The Australian Cyber Security Centre’s 2016 Report explains “ransomware encrypts the files on a computer (including network fileshares and attached external storage devices) then directs the victim to a webpage with instructions on how to pay a ransom in bitcoin to unlock the files. The ransom has typically ranged from $500 – $3000 in bitcoins [itself a cyber currency]”.

The implications of locked files and networks are extreme, with major disruptions to transport, breaches in national security and massive loss of customer and client information just scraping the top of the potential consequences. Many small businesses have experienced extreme reputation damage after client information has been lost, not to mention the risk of customer payment details being stolen and released to the web. With our society becoming more dependent on internet infrastructure, how can software developers protect against ransomware?

Zero-Day Threats

Software developers and IT security consultants are constantly monitoring and repairing software vulnerabilities, releasing patches and updates, to block security threats and prevent a virus gaining entry.
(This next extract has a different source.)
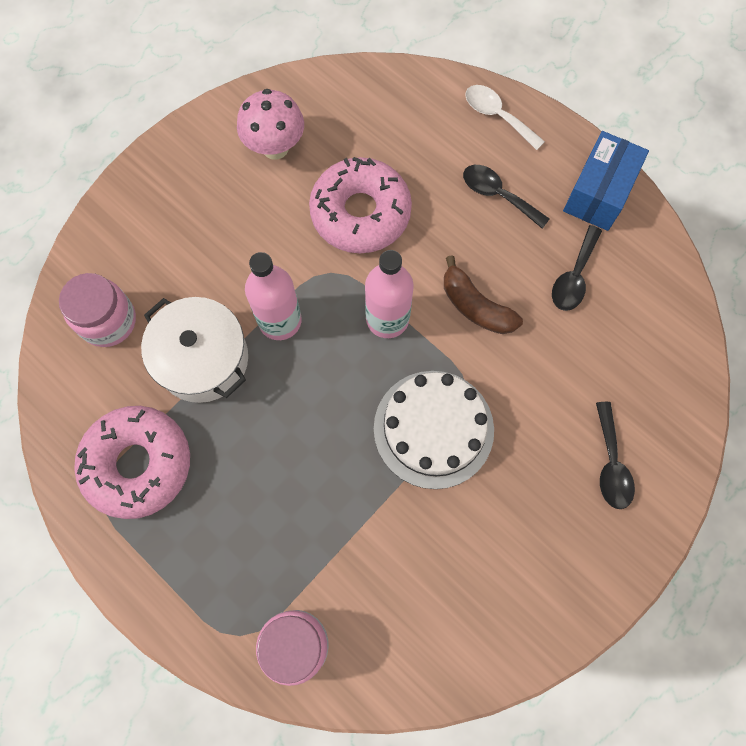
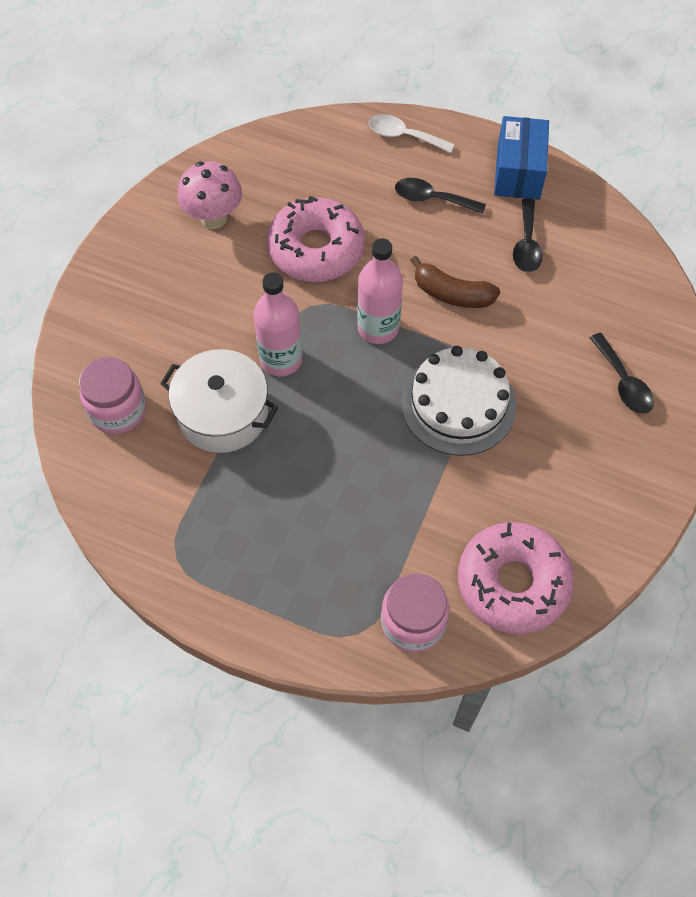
camera: 20 degrees left, 10 degrees down
(138, 464) = (199, 522): pink donut -> pink donut (513, 582)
Antivirus software companies are also constantly releasing updates to detect known viruses and threats.
What happens however when a hacker identifies a previously unknown software vulnerability?
A Zero-Day Threat refers to a vulnerability exploit that occurs on the day the vulnerability is identified, meaning there have been 0 days for developers, consultants and antivirus software companies to become aware of the threat and take pre-emptive action. Due to the threat being previously unknown, traditional antivirus and antimalware software usually will not detect or protect against a zero-day threat, turning cyber security into a multi-layered, multi-channel strategy.

Preparing for a Ransomware Attack

There is no one-shoe-fits-all guide for preparing for a ransomware attack, and in particular zero-day threats. That being said, IT service providers like CrossPoint Telecom are able to provide risk assessment services, managed IT security services, and perhaps most importantly, managed backup and data recovery services, to reduce the risk of attacks and mitigate the potential damage an attack might cause. While prevention may be impossible, when it comes to cyber security, preparation is key.